Lyme disease is one of the most common tick-transmitted diseases throughout the United States and Europe. A deer tick capable of transmitting Lyme disease must feed for 36 hours for the actual transmission to occur. If the tick has not actually attached and fed on the host, then the disease transmission has not occurred.
Lyme disease symptoms in dogs include inflammation of the joints that might last for several days and recur again within a few weeks. Dogs infected with Lyme disease can exhibit a stiff walk with an arched back, loss of appetite, vomiting, diarrhea, increased thirst, depression and lethargy.

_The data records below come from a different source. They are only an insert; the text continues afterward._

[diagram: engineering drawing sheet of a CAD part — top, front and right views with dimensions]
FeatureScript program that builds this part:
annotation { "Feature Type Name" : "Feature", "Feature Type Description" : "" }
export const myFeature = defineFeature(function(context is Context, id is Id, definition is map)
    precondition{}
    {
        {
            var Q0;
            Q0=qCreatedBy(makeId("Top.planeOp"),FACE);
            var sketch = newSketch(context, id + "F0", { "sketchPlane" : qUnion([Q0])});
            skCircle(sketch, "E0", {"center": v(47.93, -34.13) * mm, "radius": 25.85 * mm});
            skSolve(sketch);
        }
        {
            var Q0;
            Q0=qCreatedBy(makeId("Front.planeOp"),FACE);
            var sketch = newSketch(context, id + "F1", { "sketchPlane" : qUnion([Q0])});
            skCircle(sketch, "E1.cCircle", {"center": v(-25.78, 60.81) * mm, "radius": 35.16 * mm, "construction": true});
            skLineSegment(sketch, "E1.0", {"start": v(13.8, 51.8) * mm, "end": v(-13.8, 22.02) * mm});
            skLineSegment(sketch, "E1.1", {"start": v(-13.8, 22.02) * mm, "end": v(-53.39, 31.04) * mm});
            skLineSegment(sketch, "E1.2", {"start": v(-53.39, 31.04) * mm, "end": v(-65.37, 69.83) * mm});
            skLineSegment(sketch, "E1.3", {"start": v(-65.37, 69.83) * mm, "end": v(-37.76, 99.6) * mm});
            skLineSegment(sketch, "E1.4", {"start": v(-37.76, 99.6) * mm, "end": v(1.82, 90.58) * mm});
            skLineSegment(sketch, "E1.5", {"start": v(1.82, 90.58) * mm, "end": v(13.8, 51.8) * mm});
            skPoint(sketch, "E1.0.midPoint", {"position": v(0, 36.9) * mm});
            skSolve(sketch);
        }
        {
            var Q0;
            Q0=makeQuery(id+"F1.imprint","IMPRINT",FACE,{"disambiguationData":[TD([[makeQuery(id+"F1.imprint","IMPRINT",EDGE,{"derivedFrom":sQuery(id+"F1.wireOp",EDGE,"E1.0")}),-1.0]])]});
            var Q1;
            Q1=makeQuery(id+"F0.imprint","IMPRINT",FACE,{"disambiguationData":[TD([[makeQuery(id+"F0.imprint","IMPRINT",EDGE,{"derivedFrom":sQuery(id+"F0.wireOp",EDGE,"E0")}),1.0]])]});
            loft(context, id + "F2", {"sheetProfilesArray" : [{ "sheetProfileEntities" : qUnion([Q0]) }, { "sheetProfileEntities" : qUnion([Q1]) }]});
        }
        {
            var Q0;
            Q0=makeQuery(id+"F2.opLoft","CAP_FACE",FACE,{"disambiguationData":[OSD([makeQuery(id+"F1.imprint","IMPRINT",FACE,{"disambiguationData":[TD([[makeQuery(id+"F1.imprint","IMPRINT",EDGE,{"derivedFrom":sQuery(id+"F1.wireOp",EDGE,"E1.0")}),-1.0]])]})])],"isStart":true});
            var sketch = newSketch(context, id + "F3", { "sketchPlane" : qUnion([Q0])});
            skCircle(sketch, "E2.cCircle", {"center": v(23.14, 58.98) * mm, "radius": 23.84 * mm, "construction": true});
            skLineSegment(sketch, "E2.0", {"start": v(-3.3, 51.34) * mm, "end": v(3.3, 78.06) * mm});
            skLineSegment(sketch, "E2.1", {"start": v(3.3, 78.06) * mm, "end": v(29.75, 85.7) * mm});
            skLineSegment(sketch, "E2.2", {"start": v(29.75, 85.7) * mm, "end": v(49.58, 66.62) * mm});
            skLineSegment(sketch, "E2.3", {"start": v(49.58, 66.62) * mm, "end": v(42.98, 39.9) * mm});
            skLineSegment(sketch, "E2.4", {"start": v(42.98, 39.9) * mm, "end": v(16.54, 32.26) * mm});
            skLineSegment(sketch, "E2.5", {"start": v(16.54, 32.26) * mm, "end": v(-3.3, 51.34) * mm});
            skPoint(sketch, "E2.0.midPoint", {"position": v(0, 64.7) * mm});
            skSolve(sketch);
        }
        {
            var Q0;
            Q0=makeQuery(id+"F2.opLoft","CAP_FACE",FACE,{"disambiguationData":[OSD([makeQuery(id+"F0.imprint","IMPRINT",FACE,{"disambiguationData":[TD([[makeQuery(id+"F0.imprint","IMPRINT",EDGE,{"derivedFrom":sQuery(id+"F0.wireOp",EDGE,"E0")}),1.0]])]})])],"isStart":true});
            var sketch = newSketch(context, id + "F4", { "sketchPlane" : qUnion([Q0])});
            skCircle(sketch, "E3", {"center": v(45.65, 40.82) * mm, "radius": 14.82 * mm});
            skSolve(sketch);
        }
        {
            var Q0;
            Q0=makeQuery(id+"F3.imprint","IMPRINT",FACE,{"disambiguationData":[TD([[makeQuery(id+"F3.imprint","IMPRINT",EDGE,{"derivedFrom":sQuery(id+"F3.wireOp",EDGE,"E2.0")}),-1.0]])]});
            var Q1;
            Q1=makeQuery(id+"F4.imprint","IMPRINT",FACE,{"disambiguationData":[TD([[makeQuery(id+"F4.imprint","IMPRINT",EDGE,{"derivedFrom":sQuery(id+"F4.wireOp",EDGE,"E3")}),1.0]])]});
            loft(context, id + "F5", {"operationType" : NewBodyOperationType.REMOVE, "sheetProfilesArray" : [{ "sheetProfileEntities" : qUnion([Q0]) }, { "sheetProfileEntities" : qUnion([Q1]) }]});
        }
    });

It can take several weeks for Lyme disease symptoms to develop from the time of initial infection, so if you recognize any of the above symptoms you should have your dog checked by your veterinarian immediately. If Lyme disease is left untreated, or allowed to reach the later stages of the disease, serious kidney complications could result. Dr. Rider said that in most cases early detected Lyme disease can be successfully treated, but advanced Lyme disease may require repeated treatment and testing. There are several good preventive products available for Lyme disease such as Frontline and Advantix, but these products don’t always provide superior protection, so consider speaking with your vet about a Lyme disease vaccination for even greater protection. Also there is a Lymealyzer Lyme disease test kit for dogs available at Lion Country Supply that within minutes will detect if a tick is infected.
Heart-worms are another potentially serious issue that could affect your dog’s health. Heart-worms begin as a parasitic roundworm transmitted through a mosquito bite. Once entering the bloodstream heart-worms grow into 9” worms that live in the ventricle and heart valves and extend into other vessels. Heart-worms are not a great threat in regions that do not have a great mosquito population, but even in these areas a heart-worm prevention program for your dog is smart because there is risk associated with heavy doses of heart-worm treatment, so Dr. Rider suggests a slower, long-term application as the best method of treatment and prevention.
Products used in heart-worm treatment include Heartguard, Interceptor, and Iverhart Max. Iverhart Max is recommended because it treats both heart-worms and tapeworms. Dr. Rider also gave us a great tip when treating heart-worms. He recommends that dog owners stick with brand name treatments over the generics because many brand name treatments are guaranteed through your veterinarian and the manufacturer.
And remember to always consult your veterinarian before beginning any treatments for your dog.